* **ЗАДАНИЯ**:
a) Какую функцию, согласно тексту о модели «память-предсказание», выполняют идентичные объекты в иерархической структуре мозга?
b) Перепишите фрагмент текста о модели «память-предсказание» от «Иерархическая структура модели» по «пусть и неявно?» включительно, подставив «объектно-ориентированного программирования» вместо «ООП».
c) Продолжите текст о модели «память-предсказание», начав сразу после его последнего предложения.

* **ЦИТИРУЕМЫЙ ТЕКСТ**:
__________
Иерархическая структура модели «память-предсказание» имеет много общего с парадигмой ООП, которая тоже базируется на эксплуатации иерархических структур. Не кажется ли вам, что предложенные вами подходы уже адаптированы компьютерщиками — пусть и неявно?
— Новые теории обычно стоят на плечах старых теорий. Другими словами, ничто не ново под луною. Конечно, иерархические структуры, математические описания неокортекса и даже идея предсказаний — все это не ново. Но верная теория отличается от неверной тем, что в первой те же самые — пусть уже знакомые — кусочки головоломки собраны в правильном порядке.
В основе ООП действительно лежат иерархические структуры, но поведение и взаимоотношения описанных объектов жестко задаются на этапе программирования. Мозг же устроен иначе. У нас есть иерархическая структура, состоящая из идентичных, по большому счету, объектов. Они выполняют одну и ту же функцию (в нашем случае — запоминание). Но их поведение определяется опытом, полученным системой — она ведь самообучающаяся.
__________
* **ИСХОДНЫЕ ДАННЫЕ**:

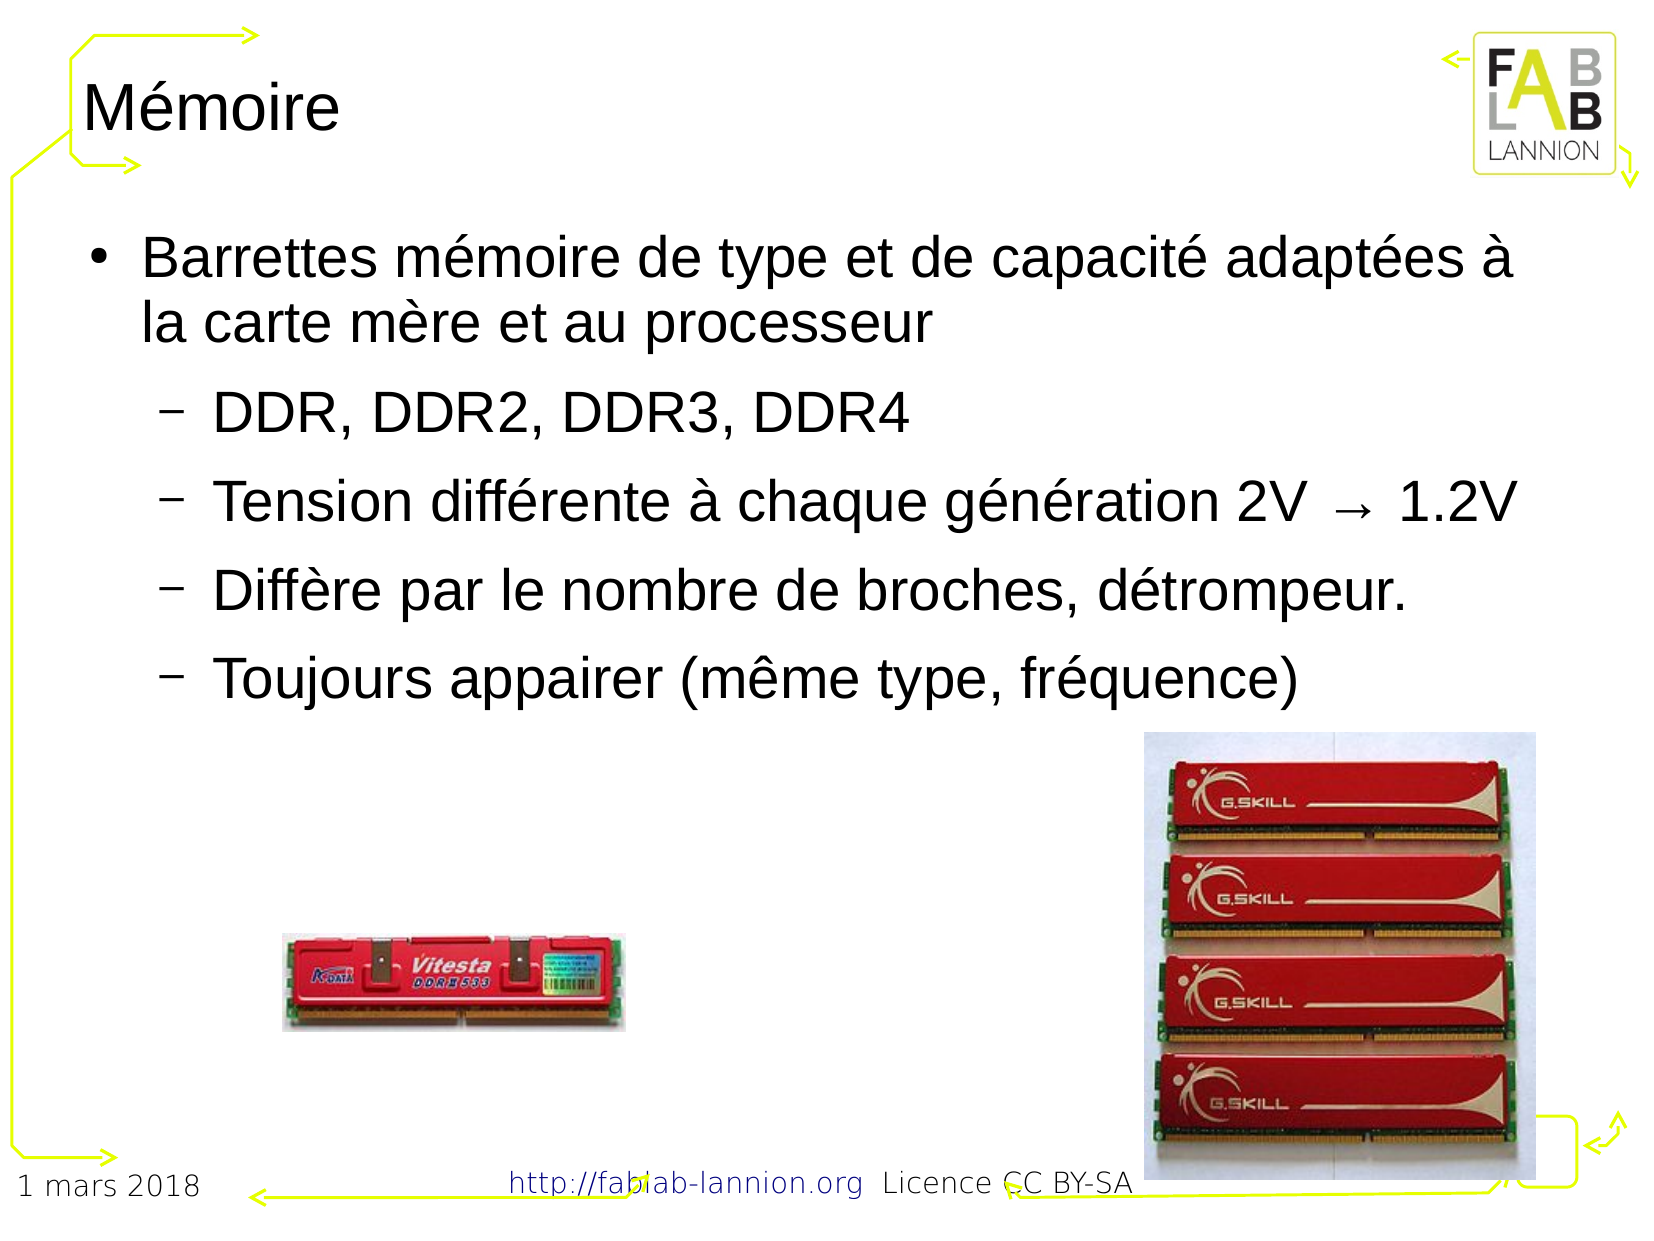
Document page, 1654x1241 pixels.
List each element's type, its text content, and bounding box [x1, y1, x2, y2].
__________
* **ОТВЕТЫ**:
a) Они выполняют функцию запоминания.

b)
Иерархическая структура модели «память-предсказание» имеет много общего с парадигмой объектно-ориентированного программирования, которая тоже базируется на эксплуатации иерархических структур. Не кажется ли вам, что предложенные вами подходы уже адаптированы компьютерщиками — пусть и неявно?

c)
Таким образом, сходство между иерархией ООП и нашей иерархической структурой скорее внешнее. При желании можно найти и другие аналогии. Например, мы активно используем математический аппарат байесовских сетей. Мы их тоже не сами придумали, но, как правило, байесовские сети лишены временной иерархии или вообще не учитывают концепцию времени. В общем, в нашей теории, наверное, нет неизвестных до нас элементов, но мы сложили их в правильном порядке и получили готовую технологию.
Вы же знаете, что я работал в Palm? После успеха PalmPilot многие говорили, что в нем нет по-настоящему новых технологических решений. И это правда. Но мы сложили кусочки верно.
Сейчас мы пытаемся то же самое проделать с новой архитектурой. Однако это невозможно без четкого понимания того, как работает мозг. И когда у нас в Numenta возникают проблемы с продвижением вперед, мы возвращаемся к биологии и смотрим, как нужно укладывать кусочки (а это не так уж просто).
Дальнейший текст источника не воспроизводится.